Following the optimistic progress, The Sandbox (SAND) reached a new high for the year, hitting $0.86 during early Asian trading on Monday. However, the price subsequently adjusted down by 14%, currently trading at $0.76 at the time of writing.
Despite the recent price surge, technical and on-chain indicators suggest that the long-anticipated $1 target remains unfeasible. Here's why.
Long-Term Investors of The Sandbox Benefit
The increase in SAND price over the past week has prompted long-term investors to move their previously inactive tokens. This is reflected in the increase in the token's consumed age metric, which measures the movement activity of coins held for a long time. According to Santiment, this metric has surged to a two-month high of 33.19 billion on Sunday.
The prominence of this metric is noteworthy, as long-term investors typically do not move their coins. Therefore, when they take this action, especially during price increases, it suggests a shift in market trends. Significant spikes in consumed age during such price surges indicate that long-term investors are selling, which could lead to increased selling pressure.
SAND Age Consumed. Source: Santiment
Notably, the increase in SAND flow balance on exchanges over the past 24 hours confirms selling activity. According to Santiment, this metric, measuring the difference between the amount of assets deposited into exchanges and the amount withdrawn over a specific period, has increased by 162%.
This reflects an increase in the amount of SAND tokens being sent to exchanges. It indicates that investors are preparing to sell, potentially leading to downward pressure.
SAND Exchange Flow Balance.

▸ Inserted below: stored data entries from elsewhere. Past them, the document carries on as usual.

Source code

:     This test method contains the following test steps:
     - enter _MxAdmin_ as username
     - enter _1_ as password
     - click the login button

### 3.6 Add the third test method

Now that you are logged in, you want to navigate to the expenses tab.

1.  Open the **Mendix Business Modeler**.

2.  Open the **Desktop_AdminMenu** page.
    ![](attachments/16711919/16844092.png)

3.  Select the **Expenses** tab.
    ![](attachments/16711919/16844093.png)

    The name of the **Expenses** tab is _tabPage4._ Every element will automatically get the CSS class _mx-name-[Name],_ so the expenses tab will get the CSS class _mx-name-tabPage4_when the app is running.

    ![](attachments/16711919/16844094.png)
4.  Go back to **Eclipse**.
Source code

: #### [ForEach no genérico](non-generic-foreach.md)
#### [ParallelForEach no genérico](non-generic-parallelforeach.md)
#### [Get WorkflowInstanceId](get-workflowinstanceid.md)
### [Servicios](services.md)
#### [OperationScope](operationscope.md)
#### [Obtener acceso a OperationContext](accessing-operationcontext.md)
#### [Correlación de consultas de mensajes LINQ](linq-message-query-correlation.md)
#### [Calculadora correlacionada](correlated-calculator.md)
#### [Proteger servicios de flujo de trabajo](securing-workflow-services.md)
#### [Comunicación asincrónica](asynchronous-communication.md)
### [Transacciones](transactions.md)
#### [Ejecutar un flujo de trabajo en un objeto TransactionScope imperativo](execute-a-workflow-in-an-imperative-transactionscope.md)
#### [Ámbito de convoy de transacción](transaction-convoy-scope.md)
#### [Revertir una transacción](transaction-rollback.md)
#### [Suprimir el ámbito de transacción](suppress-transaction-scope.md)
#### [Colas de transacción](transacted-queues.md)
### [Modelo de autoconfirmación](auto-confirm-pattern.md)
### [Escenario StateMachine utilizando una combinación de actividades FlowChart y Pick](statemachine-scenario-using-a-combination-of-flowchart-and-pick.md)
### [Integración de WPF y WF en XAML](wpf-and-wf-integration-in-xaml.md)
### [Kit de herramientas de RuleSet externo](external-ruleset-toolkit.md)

Source: Santiment
SAND Price Forecast: Metaverse Token Is Overbought
On the daily chart, SAND's Relative Strength Index (RSI) stands at 87.18, indicating overbought conditions. RSI measures whether an asset is overbought or oversold, ranging from 0 to 100. Values above 70 indicate that the asset is overbought and may decline, while values below 30 suggest it is oversold and may recover.
With the RSI at 87.18, SAND is suggesting overbought conditions, creating short-term correction risks. If the price drops, it could fall to $0.72. Increased selling pressure at this level could push SAND further down to $0.61, moving it further away from the established $1 target.
SAND Price Analysis. Source: TradingView
Conversely, the price of SAND Token could recover its five-month high to $0.86 if selling pressure decreases. This would negate the bearish hypothesis mentioned above.